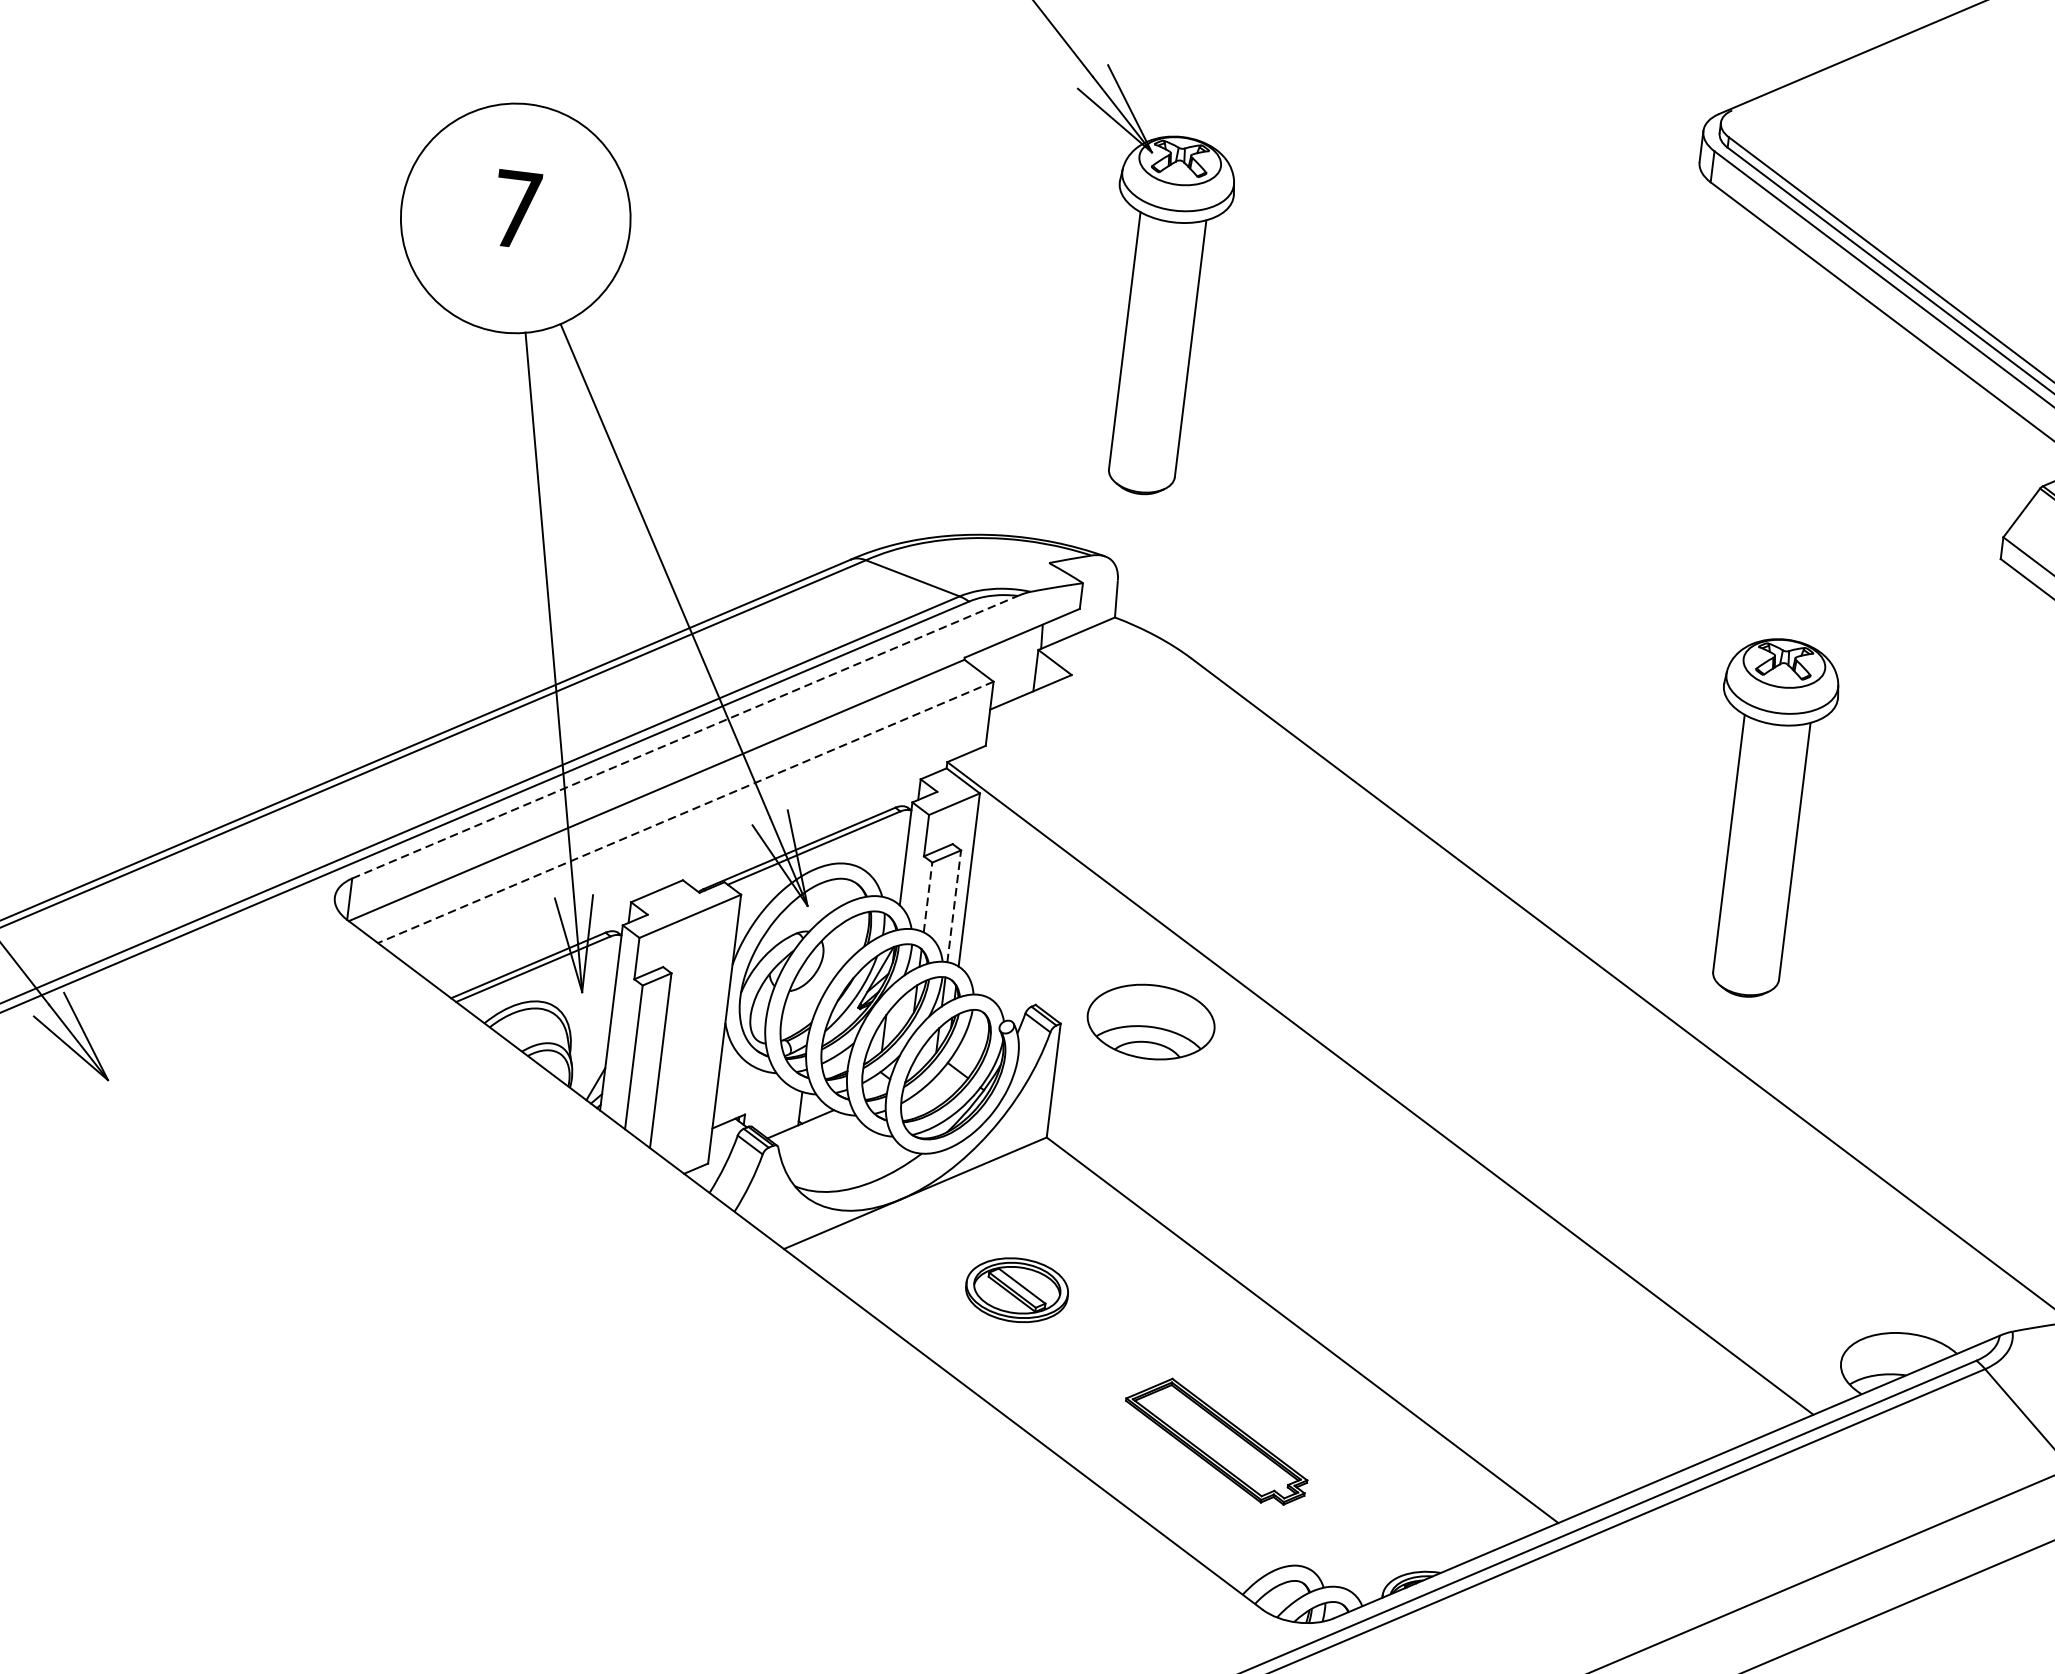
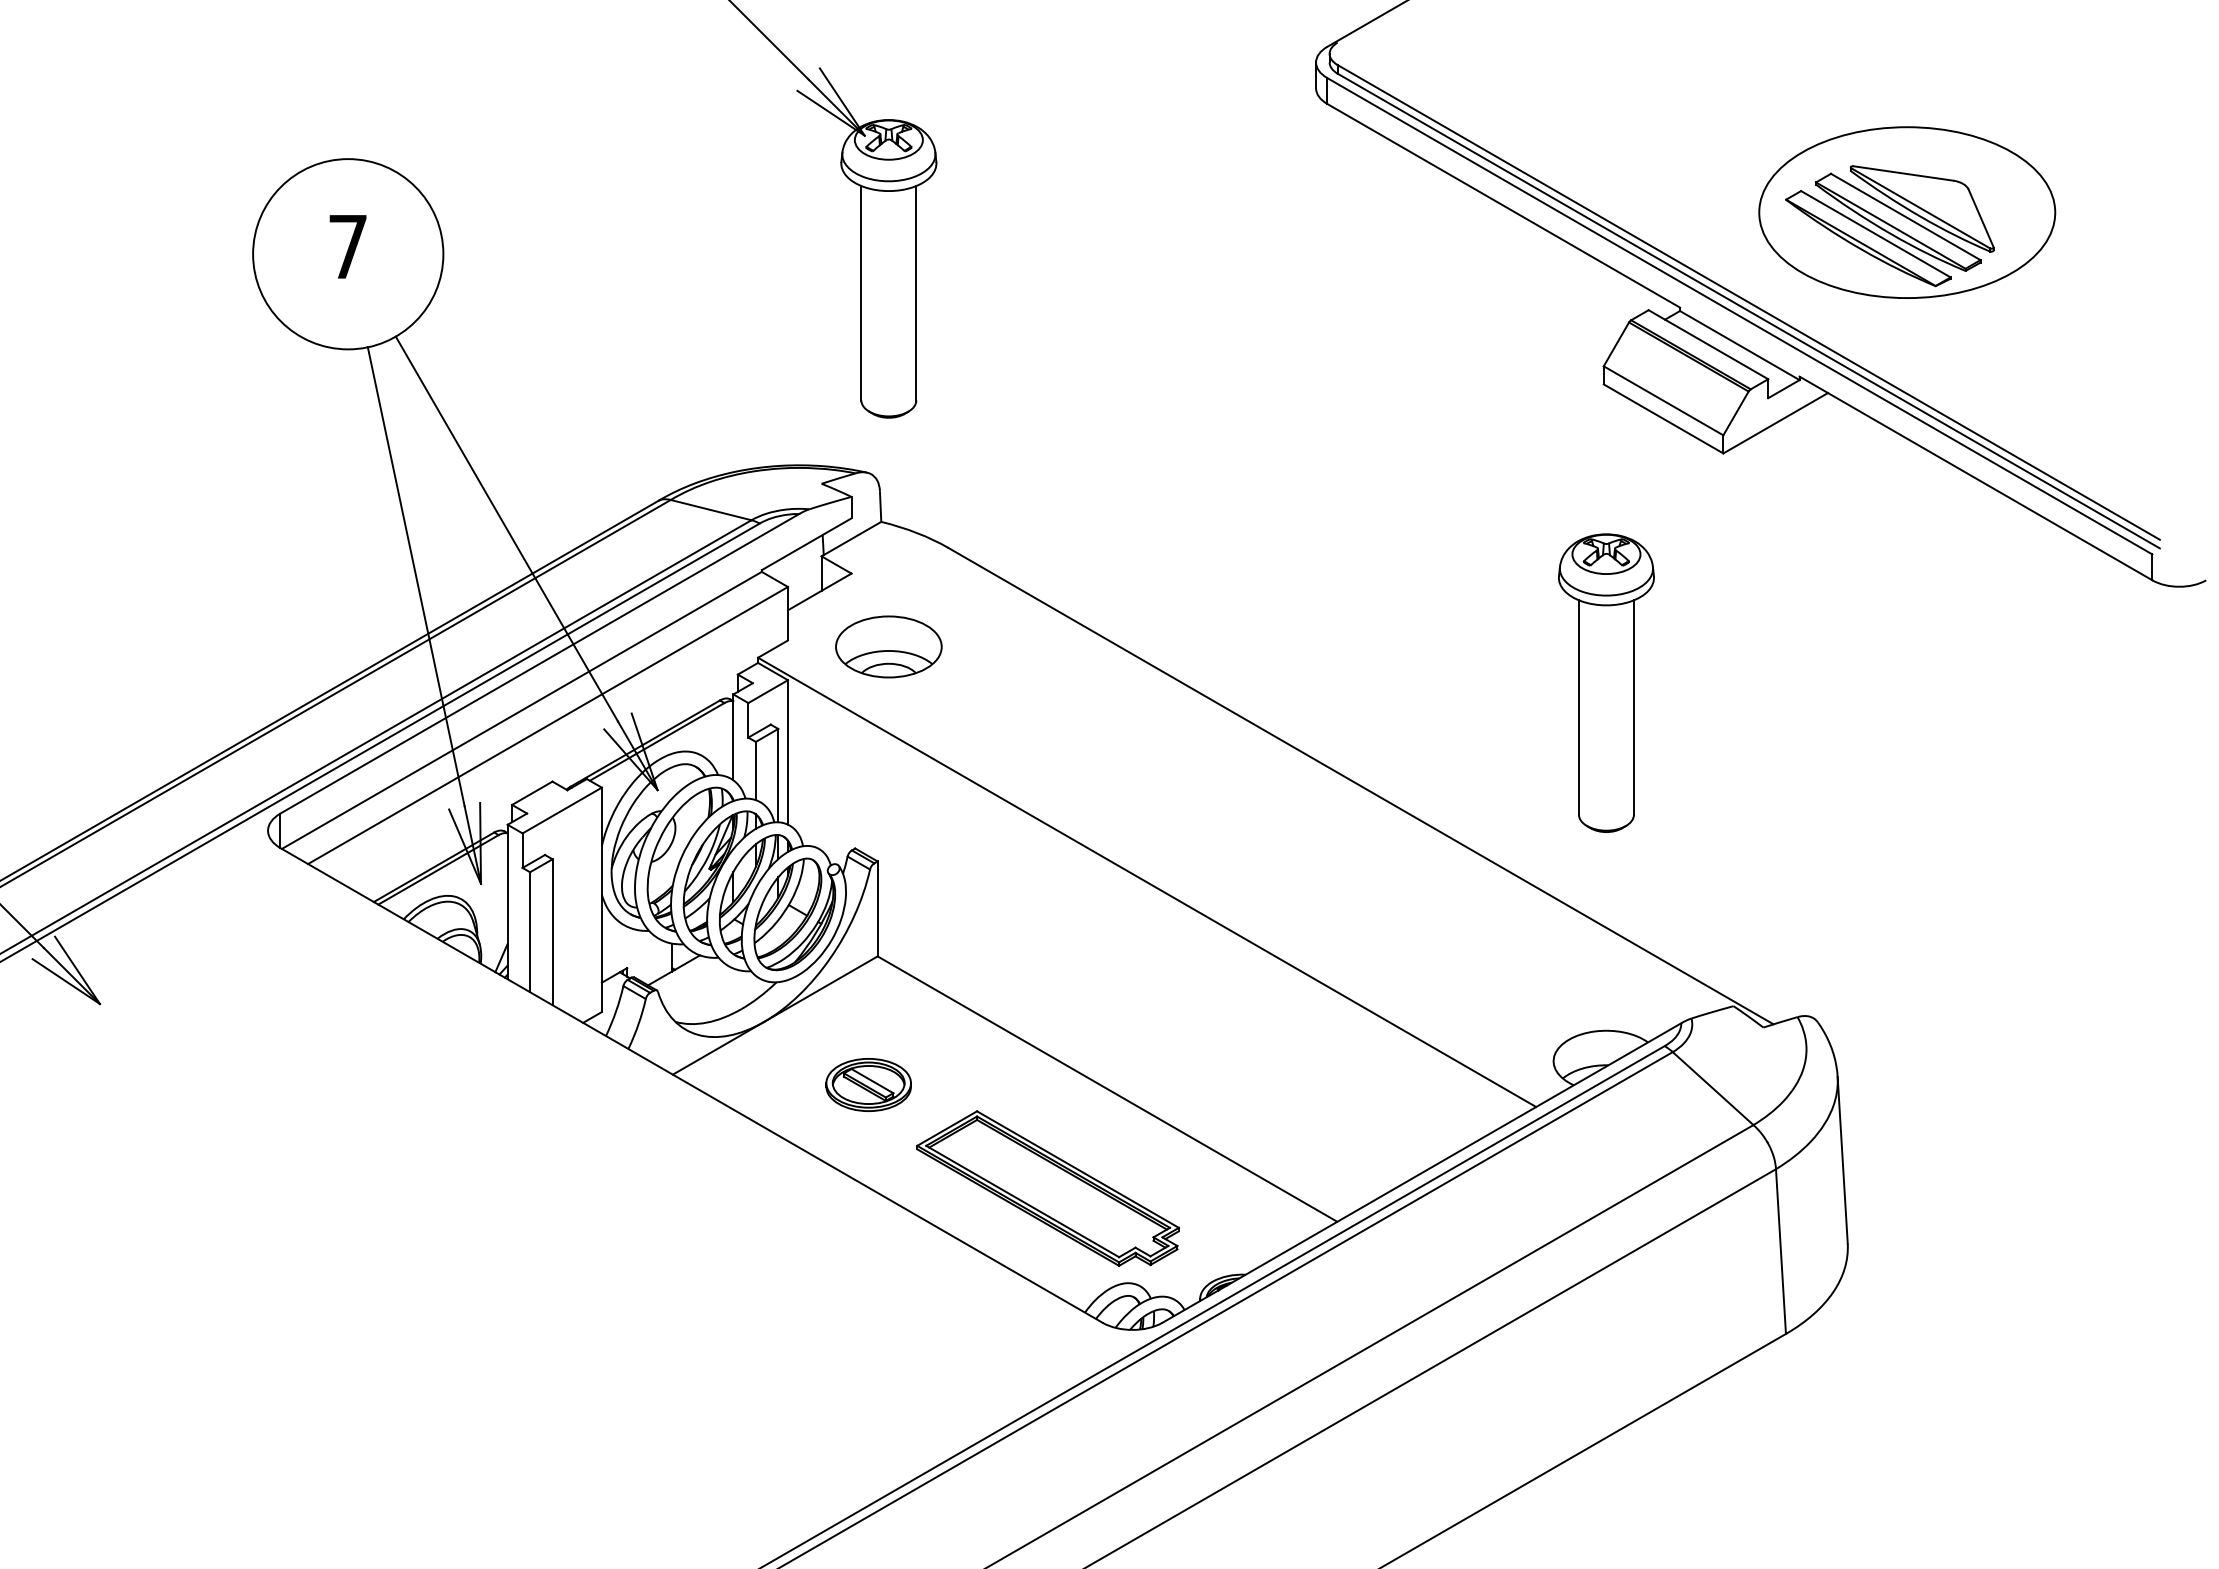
line: (684, 736) -> (539, 663), dashed -> solid
line: (685, 812) -> (547, 725), dashed -> solid
part: (1765, 817) -> (1606, 682), moved
line: (927, 896) -> (755, 770), dashed -> solid
line: (954, 906) -> (778, 775), dashed -> solid
part: (1150, 1021) -> (888, 646), moved
part: (1216, 1440) -> (1047, 1188), size x1.67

**ACTION ITEM:** Would you please repeat each record exactly? Leave the pictures out.

**EXPECTED ANSWER:**
line: (684, 736) -> (539, 663), dashed -> solid
line: (685, 812) -> (547, 725), dashed -> solid
part: (1765, 817) -> (1606, 682), moved
line: (927, 896) -> (755, 770), dashed -> solid
line: (954, 906) -> (778, 775), dashed -> solid
part: (1150, 1021) -> (888, 646), moved
part: (1216, 1440) -> (1047, 1188), size x1.67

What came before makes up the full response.